In today’s market, growth is the obvious scarce commodity. The market is filled with mature, safe companies that pay generous dividends. There are only a few companies that have the ability to grow the top line at more than 10% a year without constantly making acquisitions.
This creates an interesting conundrum for growth investors. Should they pay inflated prices for Canada’s top growth names or wait it out and try to buy them on the cheap during the next market correction?

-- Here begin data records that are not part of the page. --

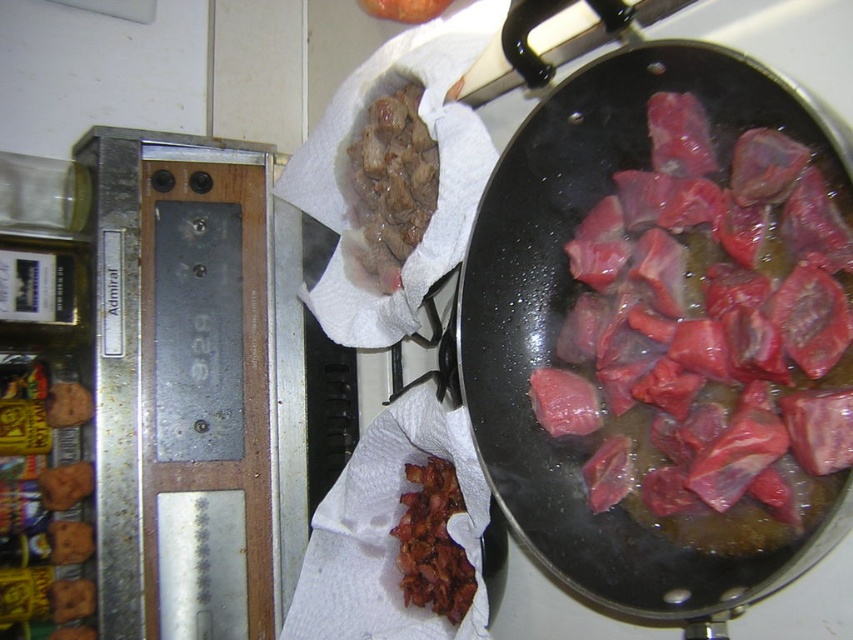
You are a chef trying to place a 12 cm long spatula between the shiny black wok at center and the slightly crispy bacon at center. Will the spatula fit in the space between them?

The shiny black wok at center is 11.80 centimeters away from slightly crispy bacon at center. Since the spatula is 12 cm long, it will not fit in the space between them as the distance is slightly shorter than the spatula.

You are a chef standing at the stovetop and need to reach the shiny black wok at center. Your arm can extend 24 inches. Can you reach it without moving your body?

The shiny black wok at center is 19.25 inches away from the camera, so yes, the chef can reach it with their arm extended 24 inches since it is within reach.

You are a chef preparing a stir fry dish. You have a shiny black wok at center and slightly crispy bacon at center. Which object should you use to cook the bacon to ensure it becomes extra crispy?

The slightly crispy bacon at center should be cooked in the shiny black wok at center since the wok is wider, allowing for better heat distribution and space to crisp the bacon further.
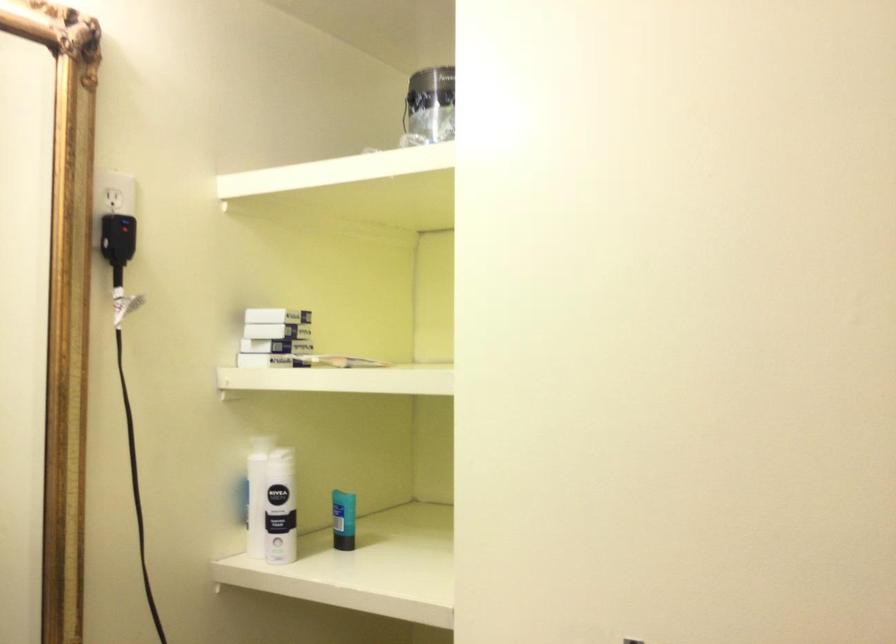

I’m a fan of the former. Certain companies will grow for decades before becoming a decent value. You don’t want to miss out on that.
Here are three of Canada’s best growth stocks. They may look expensive today, but they’re not once we factor in their explosive potential.
Dollarama Inc. (TSX:DOL) shares have increased 914% since the company’s 2009 IPO. Many investors think there’s still plenty of growth potential ahead too.
Recent quarterly numbers saw revenue increase 11.2%, same-store sales up 5.1%, and operating income was 12.1% higher. This translated into a big boost to the bottom line with earnings up 18%.
Analysts are still bullish for 2017 too. Earnings are projected to hit $4.10 per share in the next fiscal year, an increase of 36% versus 2015’s numbers. Management is further accelerating earnings growth by buying back 31 million shares over the next few years, or about 20% of the outstanding float.
Once growth starts to mature in Canada, look for Dollarama to start expanding to other nations. The first stop will likely be Central America. Dollarama has an option to acquire Dollar City, which has more than 50 locations in El Salvador and Guatemala.
Many investors look at Amazon.com as the best way to play internet sales growth. While Amazon is a good choice, Shopify Inc. (TSX:SHOP)(NYSE:SHOP) may have even more potential.
Shopify works with companies to strengthen their online presence. The company can do it all, offering services from building websites to processing payments to designing landing pages. There are more than 325,000 different merchants that use at least one of Shopify’s services.
Revenue growth has been outstanding. Shopify consistently doubled its revenue each year from 2012 to 2015. Growth has slowed slightly lately; the latest quarter only saw the top line increase 89% versus the year before.
Shopify isn’t quite profitable yet — analysts predict that will happen sometime in 2017 — but it has posted positive cash flow through the first three quarters of 2016. With US$410 million in cash and just US$13.3 million in debt, the company has the balance sheet strength to really focus on growth. It won’t need any funding for a long time.
In 2012, Raging River Exploration Inc. (TSX:RRX) was a tiny oil company producing 2,277 barrels of crude per day. Production has grown almost 10-fold in the last five years, with production expected to hit 22,500 barrels per day in 2017 and then 25,000 in 2018.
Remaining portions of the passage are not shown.